Department of Urology, Netherlands Cancer Institute - Antoni van Leeuwenhoek Hospital, Amsterdam, The Netherlands.
Virchows Arch. 2023 Aug;483(2):197-206. doi: 10.1007/s00428-023-03589-4. Epub 2023 Jul 6.
The development of artificial intelligence-based imaging techniques for prostate cancer (PCa) detection and diagnosis requires a reliable ground truth, which is generally based on histopathology from radical prostatectomy specimens. This study proposes a comprehensive protocol for the annotation of prostatectomy pathology slides. To evaluate the reliability of the protocol, interobserver variability was assessed between five pathologists, who annotated ten radical prostatectomy specimens consisting of 74 whole mount pathology slides. Interobserver variability was assessed for both the localization and grading of PCa. The results indicate excellent overall agreement on the localization of PCa (Gleason pattern ≥ 3) and clinically significant PCa (Gleason pattern ≥ 4), with Dice similarity coefficients (DSC) of 0.91 and 0.88, respectively. On a per-slide level, agreement for primary and secondary Gleason pattern was almost perfect and substantial, with Fleiss Kappa of .819 (95% CI .659-.980) and .726 (95% CI .573-.878), respectively. Agreement on International Society of Urological Pathology Grade Group was evaluated for the index lesions and showed agreement in 70% of cases, with a mean DSC of 0.92 for all index lesions. These findings show that a standardized protocol for prostatectomy pathology annotation provides reliable data on PCa localization and grading, with relatively high levels of interobserver agreement. More complicated tissue characterization, such as the presence of cribriform growth and intraductal carcinoma, remains a source of interobserver variability and should be treated with care when used in ground truth datasets.

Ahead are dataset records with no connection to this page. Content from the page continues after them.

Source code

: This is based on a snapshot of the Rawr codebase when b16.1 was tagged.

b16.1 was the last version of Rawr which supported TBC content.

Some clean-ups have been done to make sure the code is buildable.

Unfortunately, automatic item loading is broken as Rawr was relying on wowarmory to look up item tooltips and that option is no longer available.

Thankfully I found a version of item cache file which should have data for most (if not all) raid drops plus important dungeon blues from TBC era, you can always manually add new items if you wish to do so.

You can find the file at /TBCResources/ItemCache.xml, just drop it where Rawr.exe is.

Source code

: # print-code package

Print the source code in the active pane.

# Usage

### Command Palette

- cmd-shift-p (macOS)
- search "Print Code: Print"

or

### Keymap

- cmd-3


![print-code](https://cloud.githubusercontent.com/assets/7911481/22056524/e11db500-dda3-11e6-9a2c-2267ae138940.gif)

基于人工智能的前列腺癌(PCa)检测和诊断成像技术的发展需要可靠的真实数据,通常基于根治性前列腺切除术标本的组织病理学。本研究提出了一种全面的前列腺切除术病理切片注释方案。为了评估该方案的可靠性,评估了五位病理学家之间的观察者间变异性,他们对十个根治性前列腺切除术标本进行了注释,这些标本包含 74 张全层病理切片。评估了观察者间对 PCa 的定位和分级的变异性。结果表明,在 PCa(Gleason 模式≥3)和临床显著 PCa(Gleason 模式≥4)的定位方面,总体具有极好的一致性,Dice 相似系数(DSC)分别为 0.91 和 0.88。在每张幻灯片的水平上,主要和次要 Gleason 模式的一致性几乎是完美和实质性的,Fleiss Kappa 分别为.819(95%置信区间.659-.980)和.726(95%置信区间.573-.878)。评估了国际泌尿病理学会分级组在索引病变中的一致性,70%的病例存在一致性,所有索引病变的平均 DSC 为 0.92。这些发现表明,前列腺切除术病理注释的标准化方案可提供关于 PCa 定位和分级的可靠数据,观察者间的一致性相对较高。更复杂的组织特征,如筛状生长和导管内癌的存在,仍然是观察者间变异性的来源,在用于真实数据集时应谨慎处理。